本報告書は、特に、アフリカで最大の出生数を誇るナイジェリアに注目するよう呼びかけており、2050年までに、世界で生まれる子どもの10人に1人が、ナイジェリア生まれとなる見込みです。

ユニセフ・西部・中部アフリカ地域事務所代表のマニュエル・フォンテーンは、アフリカの子どもたちが、アフリカ大陸を変革し、貧困と不平等の悪循環を断ち切れるかどうかは、子どもたちのための公平なプログラムや政策にかかっている、と指摘しています。

「しかしながら、もしアフリカの子どもたちへの投資が優先されなければ、アフリカ大陸は今後数十年にわたって起こる人口増加を最大限に活かすことはできないでしょう。公平で誰もが受け入れられる政策なしでは、この人口増加のペースは水面下で貧困撲滅の試みを妨げ、不平等を助長する恐れがあります」

『2030年世代/アフリカ報告書』では、特に、リプロダクティブ・ヘルス(性と生殖に関する健康)サービスへのアクセス向上と、女の子の権利を拡大し、女の子が学校に通い続けられるように、呼びかけています。各国の国家開発計画は、とりわけ、より強固な市民登録システムと人口統計システムを用いることによって、人口増加へ向けた準備を盛り込まなければなりません。
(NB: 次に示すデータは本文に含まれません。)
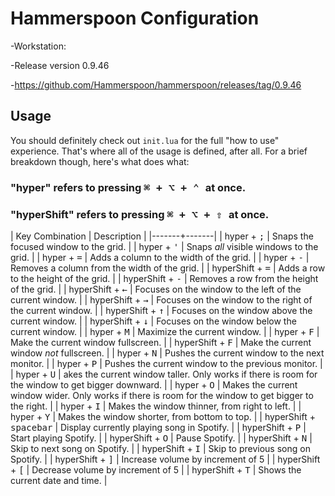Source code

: # Hammerspoon Configuration
-Workstation:

  -Release version 0.9.46
  
  -https://github.com/Hammerspoon/hammerspoon/releases/tag/0.9.46

## Usage

You should definitely check out `init.lua` for the full "how to use" experience. That's where
all of the usage is defined, after all. For a brief breakdown though, here's what does what:

### "hyper" refers to pressing <kbd>⌘ + ⌥ + ⌃ </kbd> at once.
### "hyperShift" refers to pressing <kbd>⌘ + ⌥ + ⇧ </kbd> at once.

| Key Combination  | Description |
|-------+-------|
|   hyper + <kbd>;</kbd>    |   Snaps the focused window to the grid.    |
|   hyper + <kbd>'</kbd>    |    Snaps *all* visible windows to the grid.   |
|   hyper + <kbd>=</kbd>    |   Adds a column to the width of the grid.    |
|   hyper + <kbd>-</kbd>    |    Removes a column from the width of the grid.   |
|    hyperShift + <kbd>=</kbd>   |   Adds a row to the height of the grid.    |
|   hyperShift + <kbd>-</kbd>    |   Removes a row from the height of the grid.    |
|    hyperShift + <kbd>←</kbd>   |   Focuses on the window to the left of the current window.    |
|    hyperShift + <kbd>→</kbd>   |   Focuses on the window to the right of the current window.    |
|   hyperShift + <kbd>↑</kbd>    |   Focuses on the window above the current window.    |
|   hyperShift + <kbd>↓</kbd>    |    Focuses on the window below the current window.   |
|   hyper + <kbd>M</kbd>    |    Maximize the current window.   |
|   hyper + <kbd>F</kbd>    |   Make the current window fullscreen.    |
|   hyperShift + <kbd>F</kbd>    |   Make the current window *not* fullscreen.    |
|   hyper + <kbd>N</kbd>    |   Pushes the current window to the next monitor.    |
|    hyper + <kbd>P</kbd>    |    Pushes the current window to the previous monitor.   |
|    hyper + <kbd>U</kbd>   |   akes the current window taller. Only works if there is room for the window to get bigger downward.    |
|   hyper + <kbd>O</kbd>    |   Makes the current window wider. Only works if there is room for the window to get bigger to the right.    |
|   hyper + <kbd>I</kbd>    |   Makes the window thinner, from right to left.    |
|   hyper + <kbd>Y</kbd>    |   Makes the window shorter, from bottom to top.    |
|   hyperShift + <kbd>spacebar</kbd>    |    Display currently playing song in Spotify.   |
|   hyperShift + <kbd>P</kbd>    |   Start playing Spotify.    |
|   hyperShift + <kbd>O</kbd>    |    Pause Spotify.   |
|   hyperShift + <kbd>N</kbd>    |   Skip to next song on Spotify.    |
|   hyperShift + <kbd>I</kbd>    |   Skip to previous song on Spotify.    |
|   hyperShift + <kbd>]</kbd>    |   Increase volume by increment of 5     |
|   hyperShift + <kbd>[</kbd>    |   Decrease volume by increment of 5    |
|   hyperShift + <kbd>T</kbd>    |   Shows the current date and time.    |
「アフリカの子ども人口の爆発的な増加は、アフリカ大陸が直面している最重要課題の一つであり、実際に、世界にとっても極めて重要な問題なのです」と、ユニセフは報告書で述べています。

『2030年世代/アフリカ報告書』主な統計

学校で保健員からポリオの予防接種を受ける女の子。(ナイジェリア)
© UNICEF/NYHQ2007-0232/Nesbitt
学校で保健員からポリオの予防接種を受ける女の子。(ナイジェリア)

1.今世紀中ごろまでに、世界の人口のなかでアフリカの人口が占めようになる割合(世界人口推計による)

  • 世界で生まれる赤ちゃんのおよそ41%
  • 世界の5歳未満児のおよそ40%
  • 世界の18歳未満の子どもの37%
  • 世界の青少年の35%

2.高まるアフリカの存在

  • 現在、100人のうち16人がアフリカ大陸に居住
  • この傾向が続けば、今後35年以内に、100人のうち25人がアフリカに居住することに
  • 今世紀末までに、100人のうちおよそ40人がアフリカに居住することに

3.人口に占める子どもの割合が最も高いアフリカ

  • 労働人口100人のうち73人が15歳未満の子ども(2015年時点)
  • この値は、世界の平均の2倍近い
ユニセフによる心のケアを受けた紛争から避難してきた女性と1歳になる息子。(マリ)
© UNICEF/NYHQ2013-0122/Dicko
ユニセフによる心のケアを受けた、紛争から避難してきた女性と1歳になる息子。(マリ)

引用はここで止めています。